El mismo decenio conocería sobre la apertura en 1958 de otra maravilla de la ingeniería civil habanera: el túnel submarino que atraviesa la bahía, obra de la empresa francesa Societé de Grand Travaux de Marseille. Por si todo lo anterior fuera poco, podríamos mencionar la sede de Radiocentro, primer edificio multifuncional de Cuba que todavía hoy acoge a los más importantes estudios de la televisión en la isla y que fue concebido con la más moderna infraestructura para las transmisiones radiales y televisivas de su época, incluyendo también una sala de cine.
Con tantos encantos, independientemente de los momentos de inestabilidad política, luchas sociales y dos gobiernos abiertamente tiránicos de la primera parte del XX, La Habana representaba uno de los destinos favoritos del mundo. Sol, exotismo, confort y refinamiento para el que se lo pudiera pagar, naturalmente. De no haber triunfado la Revolución la capital cubana posiblemente hubiera ostentado el lugar que hoy exhibe Las Vegas, como meca del juego y el espectáculo, en parte por los vínculos, muchas veces turbios, entre Fulgencio Batista y empresarios norteamericanos que controlaban ese negocio. Por cabarés, hoteles y teatros habaneros desfiló una lista de visitantes célebres difícil de resumir en un solo párrafo: Marlon Brando, Lucky Luciano, Ava Gardner, Errol Flyn, Tyrone Power, Rita Hayworth, Enrico Caruso, Frank Sinatra, Federico García Lorca, Gabriela Mistral, Mr. Winston Churchill, Edith Piaf, Carmen Sevilla, Tin Tan, Mario Moreno Cantinflas, Joséphine Baker, Rómulo Gallegos, Gary Cooper, el Trío Los Panchos, Nat King Cole, Libertad Lamarque,  María Félix, Jorge Negrete, Fred Astaire, Pedro Vargas, Agustín Lara, Nat King Cole, Buster Keaton, WaltDisney, Sara Montiel, Karol II de Rumanía, Nelson Rockefeller, Lola Flores
Entre todas estas personalidades un lugar especial en el corazón de La Habana sin dudas se encuentra reservado para quien se consideraba así mismo como «un cubano sato», después de haber recibido el Premio Nobel de Literatura: Ernest Hemingway, escritor que supo beber del ambiente exótico y bohemio de la capital cubana. Sitios como la Bodeguita del Medio, el Hotel Ambos Mundos y el Bar Floridita han pasado a la posteridad como lugares de peregrinaje del novelista estadounidense en la vorágine habanera de la época precomunista. En la periferia de la ciudad, específicamente en la barriada de Cojímar, donde el escritor vivió por temporadas, este encontró la inspiración para su novela cumbre: El viejo y el mar.

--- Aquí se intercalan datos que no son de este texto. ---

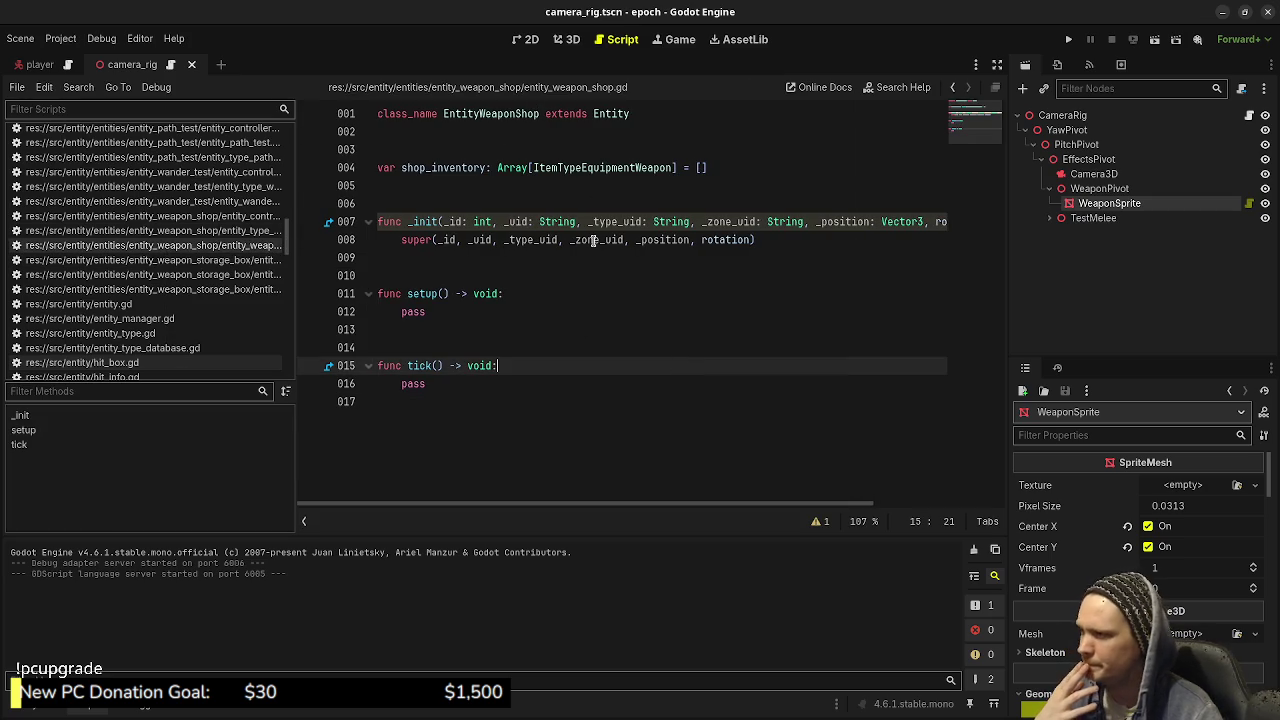
pyautogui.moveTo(297, 322)
pyautogui.mouseDown()
pyautogui.moveTo(472, 330)
pyautogui.moveTo(461, 330)
pyautogui.mouseUp()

Entre el insomnio habanero de vedettes y celosas coristas segundonas ascendió la bella del teatro Alhambra, inmortalizada en la película de Enrique Pineda y en el libro Canción de Rachel, de Miguel Barnet. Por aquellas calles de lentejuelas Cabrera Infante encontró para su Tres tristes tigres a Fredesvenda García -Freddy- mucama afrocubana obesa que cantaba boleros en uno de los tantos bares habaneros, desde donde saltó al estrellato al ser descubierta por el director del Hotel Capri. ¿Cómo suponer que esa Habana, la de noches eternas y cantinas embriagadas de tradición que sedujeron a Hemingway, no seguiría inspirando a cantantes y artistas del pentagrama?
Entre muros de desilusión
Y La Habana continuó su camino de ciudad original en historia, testaruda mulata caribeña enfrascada en no parecerse a nadie. La Habana de banderas en los balcones que un enero encontró en hombres de botas, barbas y verde olivo su nuevo objetivo de seducción. La Habana que se vistió de miliciana para sorprender a todos y pretender borrar sus historias de carmín nocturno y sábanas manchadas. La Habana que quiso desterrar el café criollo por decreto, mientras que con 40 grados de calor se ponía a beber té frente a un samovar. La Habana que no dudó en abrir sus piernas a otra promesa de futuro utópico, como aquella que cinco siglos atrás le regalase su existencia, bajo el estandarte de los fundadores de mundos nuevos. La Habana del marxismo bronceado, líderes playboys y consignas a ritmo de conga.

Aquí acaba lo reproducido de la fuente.